**THE PROBLEM**
Transcribe all data verbatim. Skip the pictures.

**RECORDED INFORMATION**
# # #

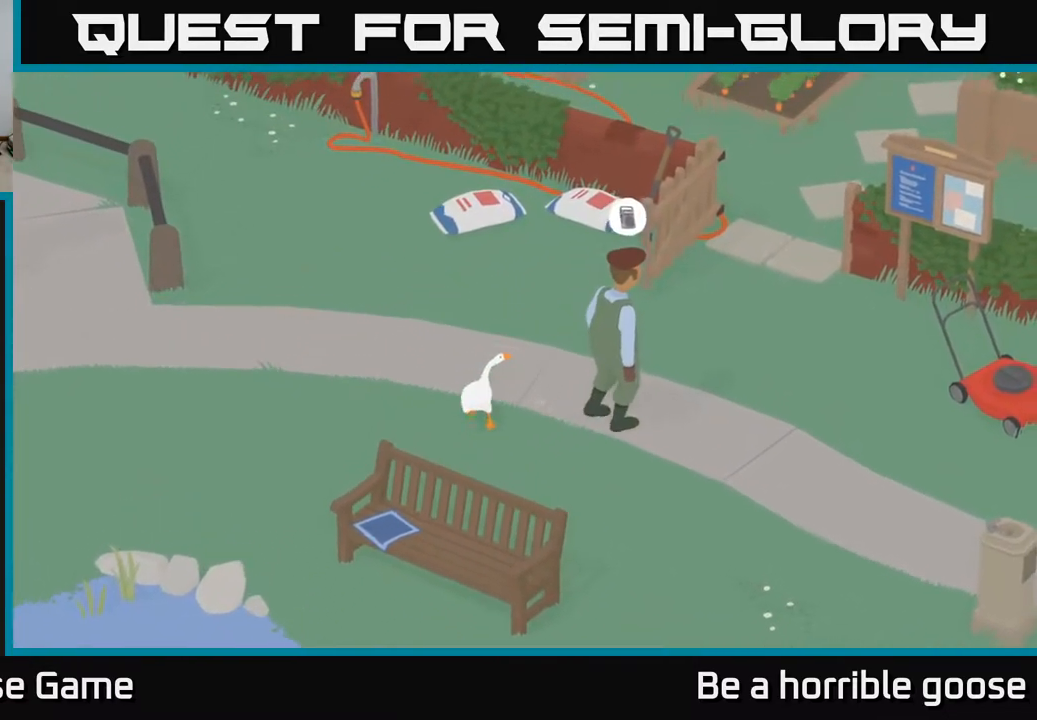
{"buttons": [], "left_stick": "right", "right_stick": "center", "events": [[217, "left_stick", "right"], [267, "A", "up"]]}
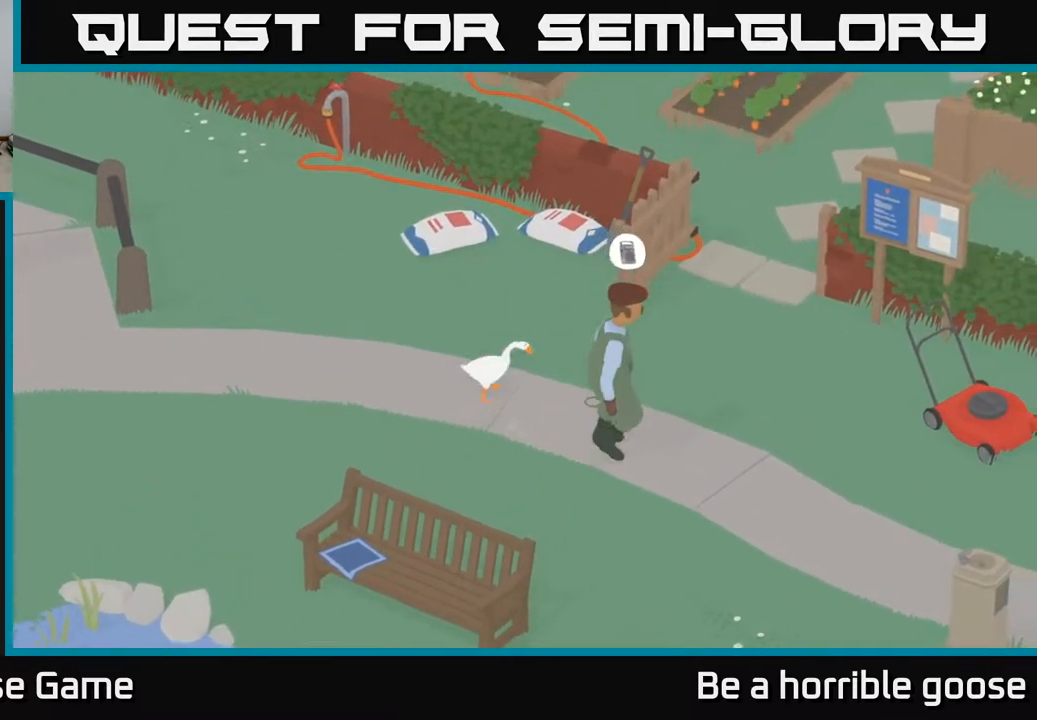
{"buttons": ["L2"], "left_stick": "center", "right_stick": "center", "events": [[100, "L2", "down"], [150, "left_stick", "center"], [317, "B", "down"], [417, "B", "up"]]}
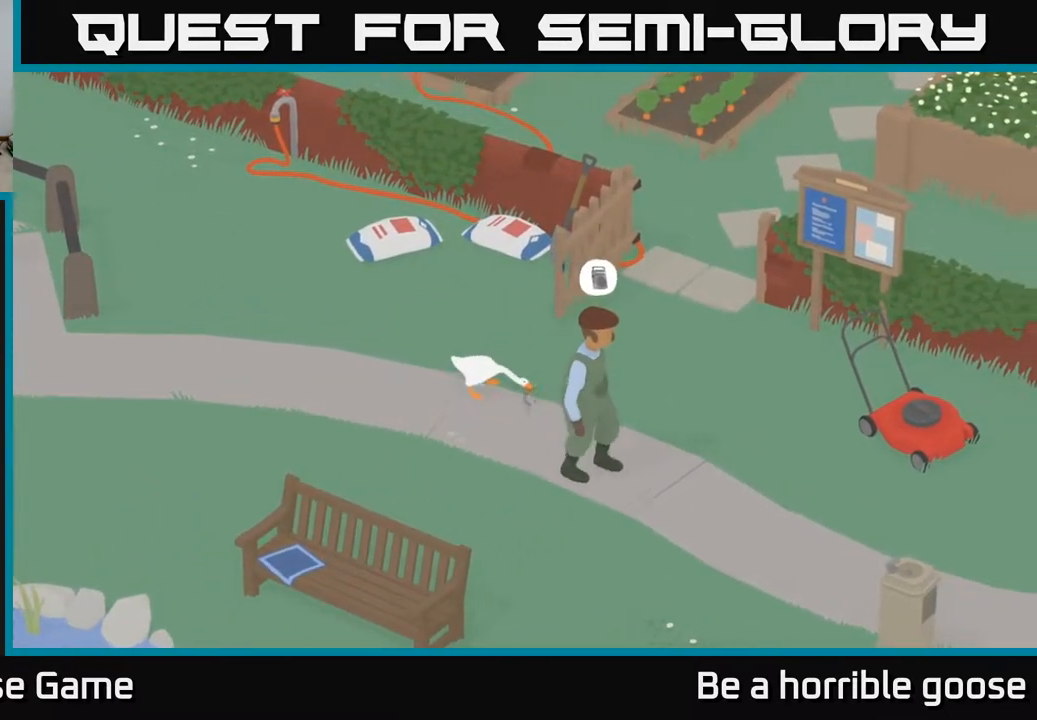
{"buttons": ["A"], "left_stick": "up-left", "right_stick": "center", "events": [[67, "left_stick", "left"], [100, "L2", "up"], [350, "A", "down"], [383, "left_stick", "up-left"]]}
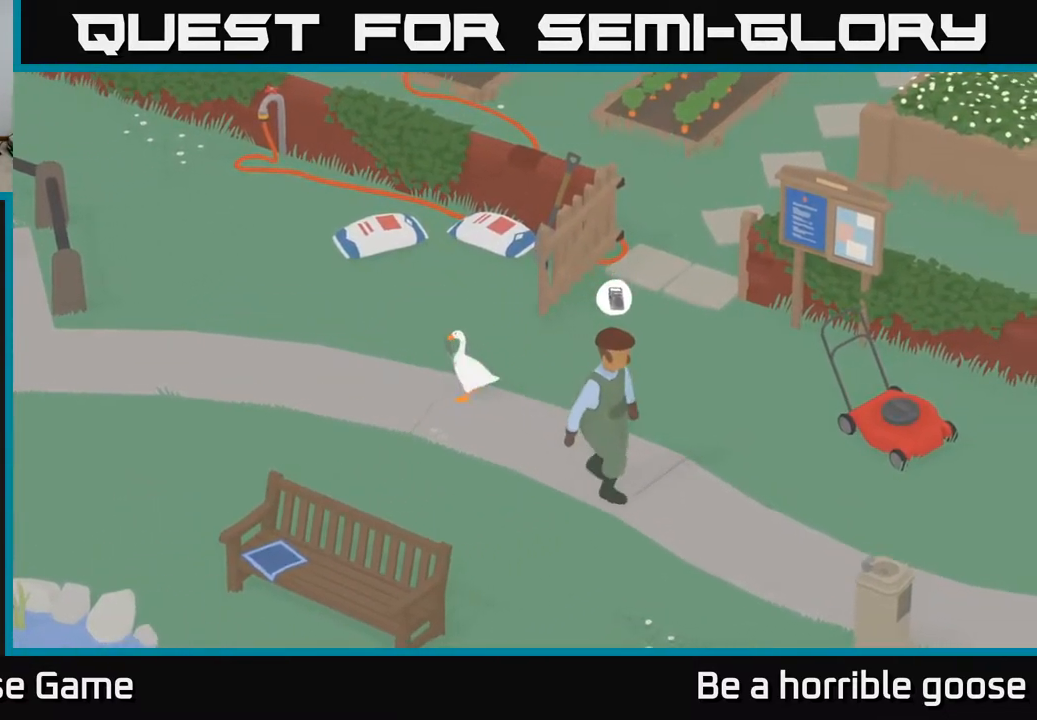
{"buttons": ["A"], "left_stick": "left", "right_stick": "center", "events": [[333, "left_stick", "left"]]}
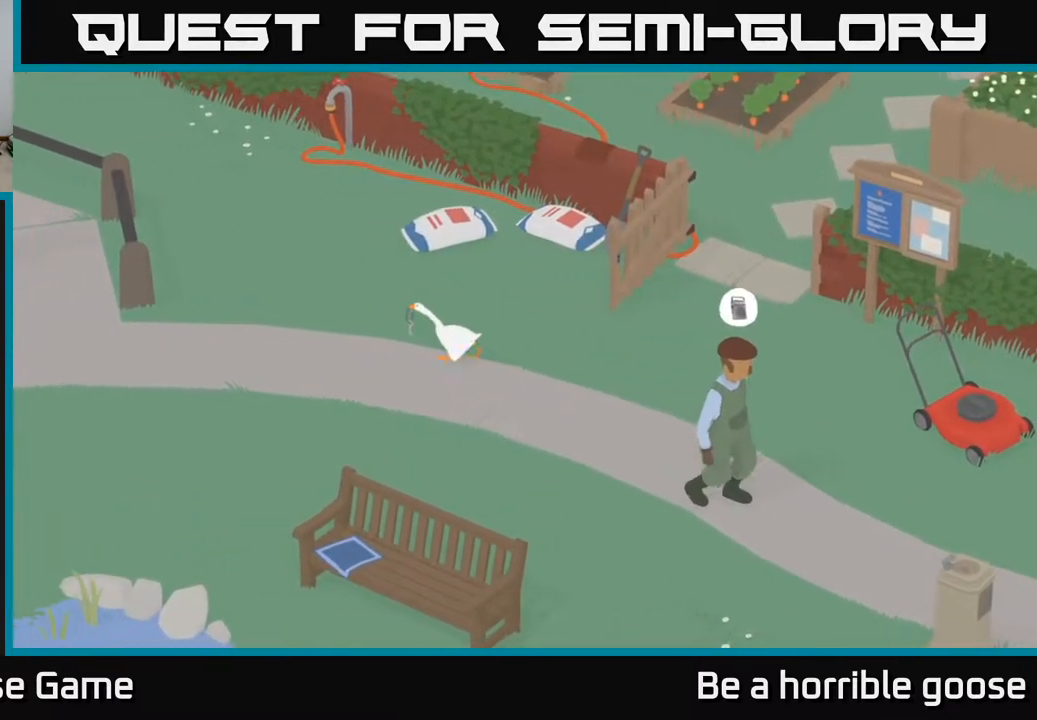
{"buttons": ["A"], "left_stick": "left", "right_stick": "center", "events": []}
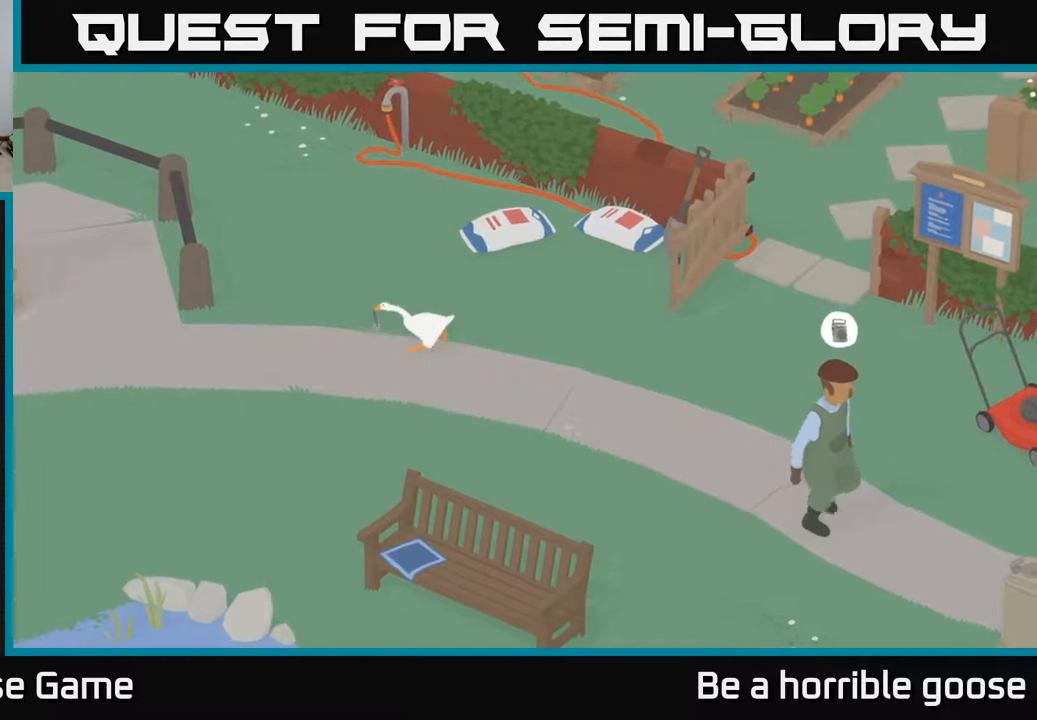
{"buttons": ["A"], "left_stick": "left", "right_stick": "center", "events": []}
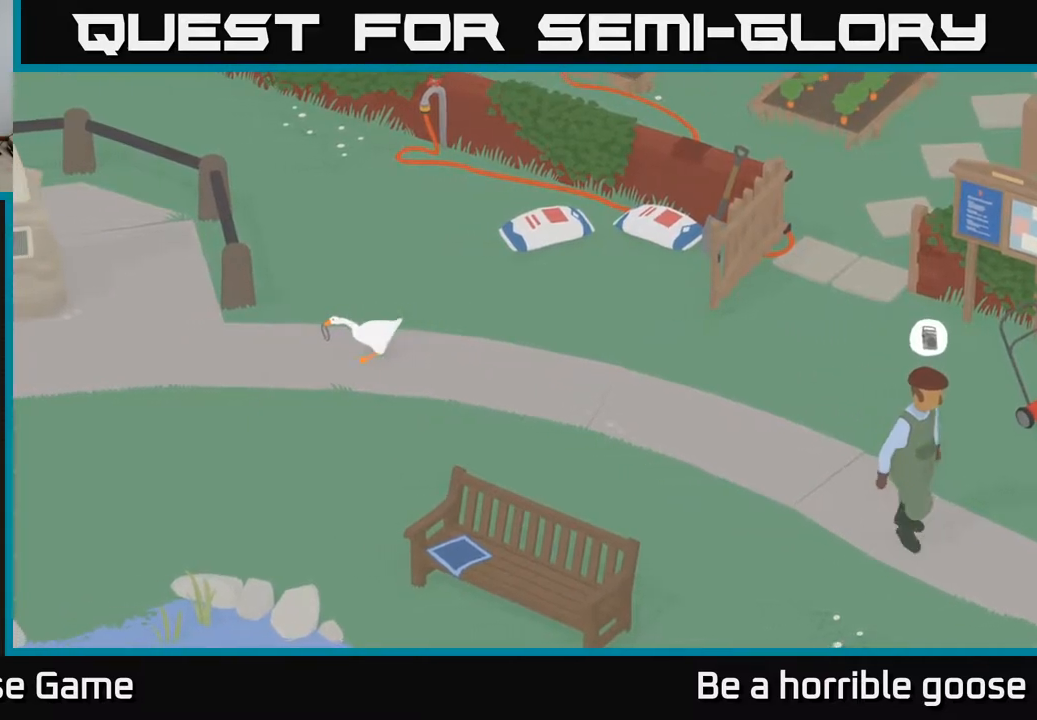
{"buttons": ["A"], "left_stick": "left", "right_stick": "center", "events": []}
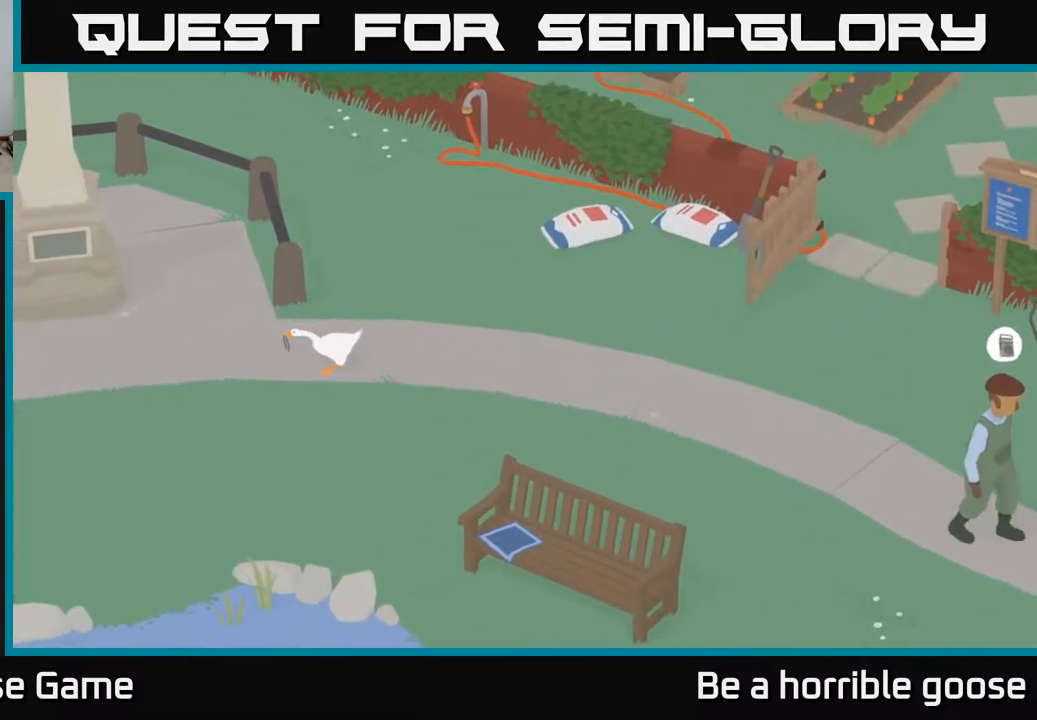
{"buttons": ["A"], "left_stick": "down-left", "right_stick": "center", "events": [[200, "left_stick", "down-left"]]}
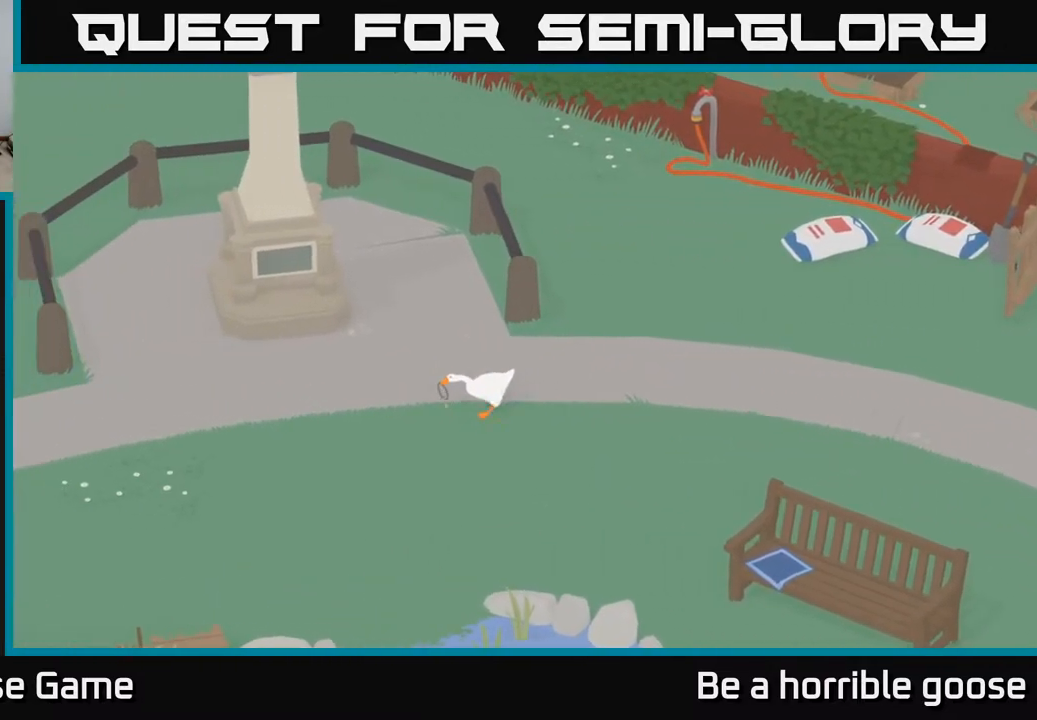
{"buttons": ["A"], "left_stick": "left", "right_stick": "center", "events": [[400, "left_stick", "left"]]}
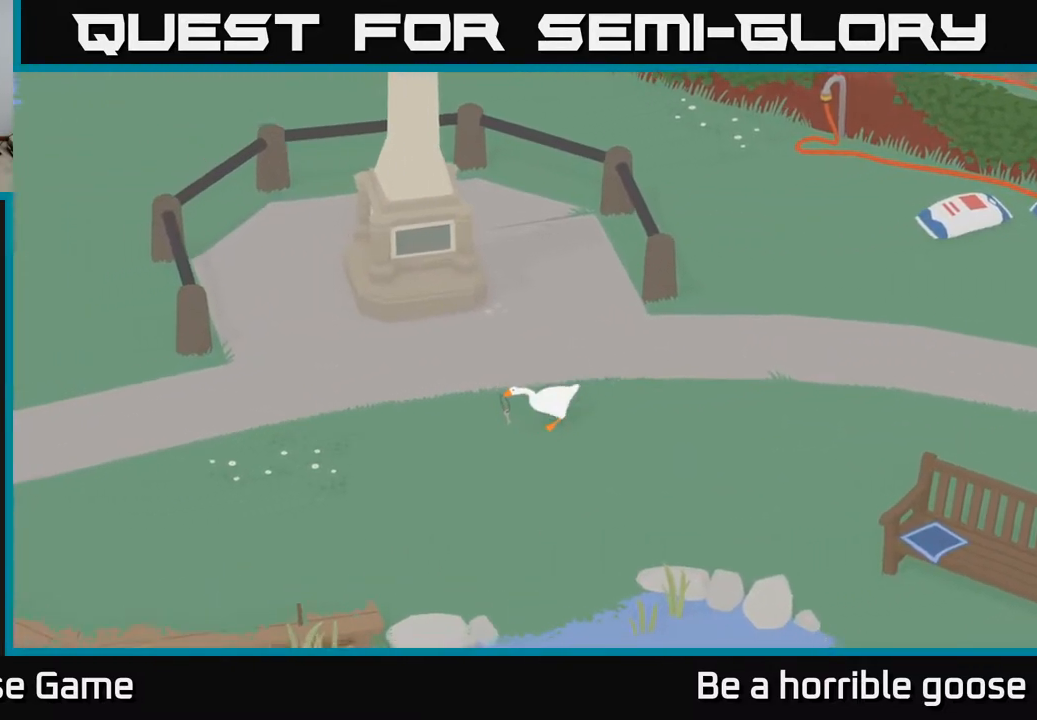
{"buttons": ["A"], "left_stick": "down-left", "right_stick": "center", "events": [[200, "left_stick", "down-left"]]}
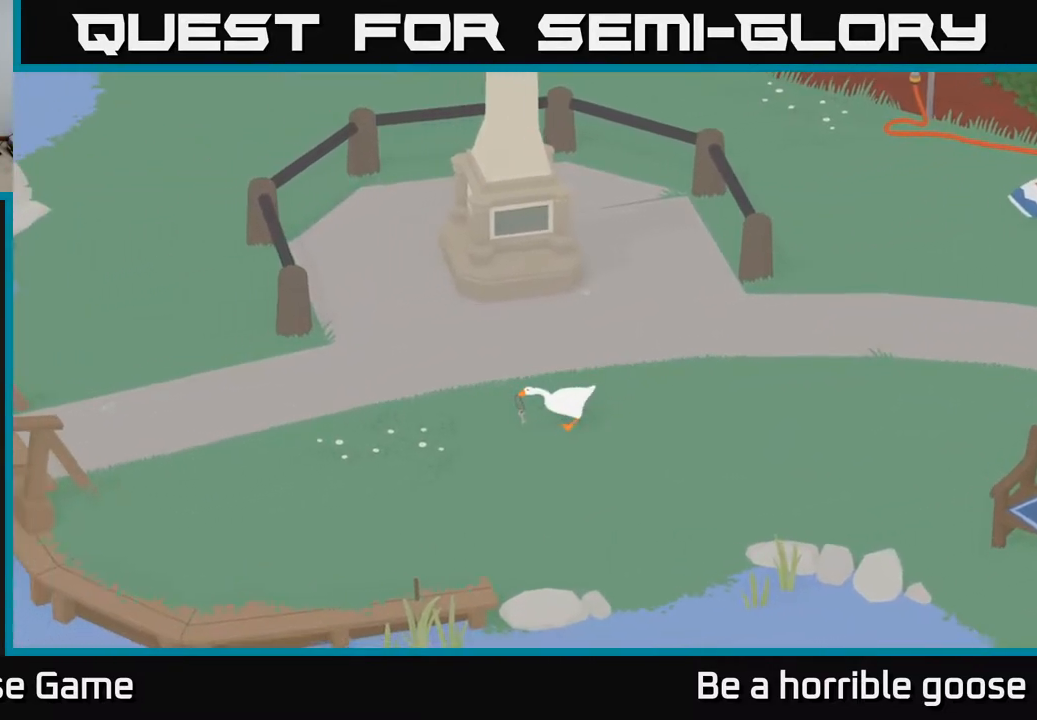
{"buttons": ["A"], "left_stick": "left", "right_stick": "center", "events": [[483, "left_stick", "left"]]}
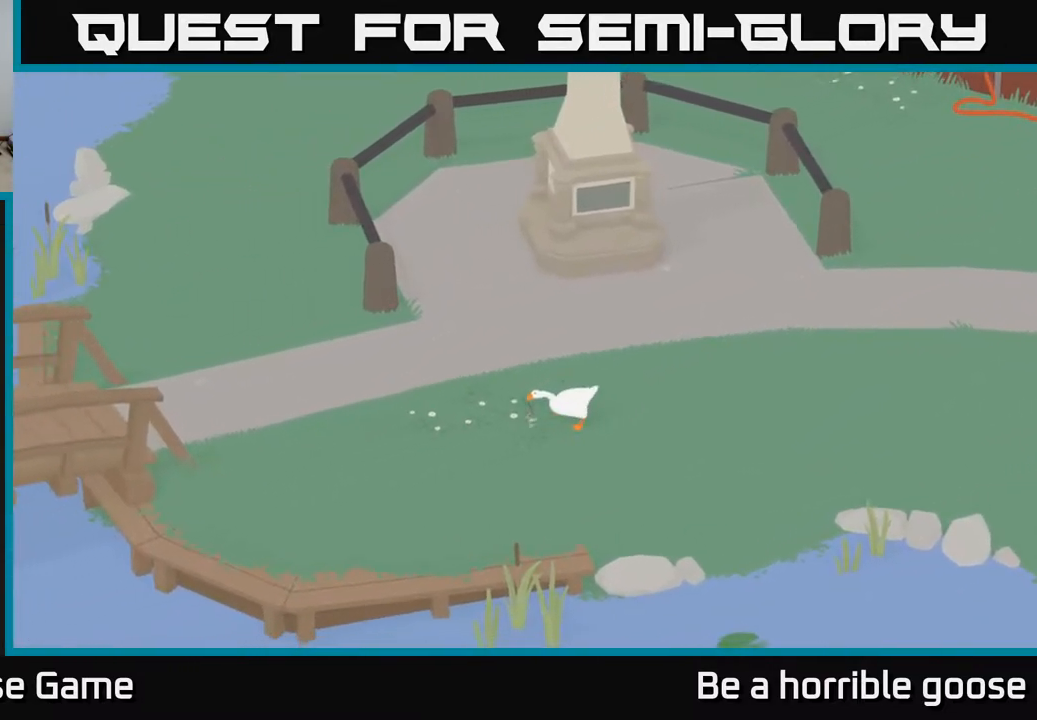
{"buttons": ["A"], "left_stick": "left", "right_stick": "center", "events": []}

# # #

**TASK RESULT**
{"buttons": [], "left_stick": "right", "right_stick": "center", "events": [[217, "left_stick", "right"], [267, "A", "up"]]}
{"buttons": ["L2"], "left_stick": "center", "right_stick": "center", "events": [[100, "L2", "down"], [150, "left_stick", "center"], [317, "B", "down"], [417, "B", "up"]]}
{"buttons": ["A"], "left_stick": "up-left", "right_stick": "center", "events": [[67, "left_stick", "left"], [100, "L2", "up"], [350, "A", "down"], [383, "left_stick", "up-left"]]}
{"buttons": ["A"], "left_stick": "left", "right_stick": "center", "events": [[333, "left_stick", "left"]]}
{"buttons": ["A"], "left_stick": "left", "right_stick": "center", "events": []}
{"buttons": ["A"], "left_stick": "left", "right_stick": "center", "events": []}
{"buttons": ["A"], "left_stick": "left", "right_stick": "center", "events": []}
{"buttons": ["A"], "left_stick": "down-left", "right_stick": "center", "events": [[200, "left_stick", "down-left"]]}
{"buttons": ["A"], "left_stick": "left", "right_stick": "center", "events": [[400, "left_stick", "left"]]}
{"buttons": ["A"], "left_stick": "down-left", "right_stick": "center", "events": [[200, "left_stick", "down-left"]]}
{"buttons": ["A"], "left_stick": "left", "right_stick": "center", "events": [[483, "left_stick", "left"]]}
{"buttons": ["A"], "left_stick": "left", "right_stick": "center", "events": []}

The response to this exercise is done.